Kirstine Stewart on how CBC’s premiere week fared
The CBC geared up for its winter season by packing the schedule with returning audience favourites Republic of Doyle, Dragons’ Den and Arctic Air.
It also added Murdoch Mysteries, which had aired for five seasons on Citytv, and new gritty cop procedural Cracked.
Earning audience trust and saving the best for this TV season, head of English services Kirstine Stewart had said in November, was important for winter – and seemingly all the more important with the lack of hockey on the schedule.
So how did the week pan out?

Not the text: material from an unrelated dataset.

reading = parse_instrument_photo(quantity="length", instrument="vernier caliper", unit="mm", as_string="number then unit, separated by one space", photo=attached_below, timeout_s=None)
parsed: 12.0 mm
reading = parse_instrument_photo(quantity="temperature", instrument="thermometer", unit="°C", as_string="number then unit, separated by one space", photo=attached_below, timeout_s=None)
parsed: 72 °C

The pubcaster scored with the Jan. 7 six season premiere of Murdoch Mysteries, netting 1.184 million viewers – a record for the series.

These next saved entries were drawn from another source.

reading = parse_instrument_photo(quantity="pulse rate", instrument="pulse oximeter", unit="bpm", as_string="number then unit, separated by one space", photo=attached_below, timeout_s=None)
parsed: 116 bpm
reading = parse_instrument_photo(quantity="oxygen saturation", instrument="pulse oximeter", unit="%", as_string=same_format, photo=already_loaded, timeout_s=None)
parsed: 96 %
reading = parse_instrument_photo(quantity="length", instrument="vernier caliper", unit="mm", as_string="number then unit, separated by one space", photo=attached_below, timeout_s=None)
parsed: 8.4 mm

“I think it further shows that we know what our audiences like – that’s a big number jump – and we made some creation and promotional changes that helped,” says Stewart of bringing the show back to TV on the CBC.
Murdoch retained 969,000 viewers for its second episode this week.
And Dragons’ Den in its new timeslot on Sunday night at 8 p.m. hit 1.6 million viewers, which Stewart says shows the strength of the brand and the show.
New series Cracked debuted to lower numbers than some of the returning series respectively – 564,000 – but Stewart, who had earlier said the show had a more niche appeal – says the show fared as expected.
As to whether the numbers will go up, Stewart says, “We always hope for growth, but we know that this has a specialized audience,” noting the audience share is similar to that of Being Erica.
As for the other premieres, Heartland at 7 p.m. almost cracked a million, netting 992,000, and Republic of Doyle at 9 p.m., following Dragons’ Den, did 806,000.
George Stroumboulopoulos Tonight Monday at 7 p.m. took 340,000 and Mr. D at 8 p.m. netted 609,000 viewers. On Tuesday, the Rick Mercer Report at 8 p.m. did 947,000, while 22 Minutes at 8:30 p.m. grabbed 808,000. Arctic Air on Wednesday did 842,000.
In the week leading up to the premieres, the CBC launched a series of apps, games and a transmedia series to promote the shows on winter schedule.
Stewart says the digital extensions are a cost-effective solution to promote the shows and create a deeper audience experience in the face of the pubcaster’s recent budget cuts.
With hockey back on the schedule starting Jan. 19, she says other than being able to promote a wide Saturday audience, they won’t ramp up promoting the winter series.
“Being it was a week that premiered before hockey returned, and overall the Canadian line-up on Sunday night won all the slots, we’re happy. It shows we have really diversified our programming,” Stewart says.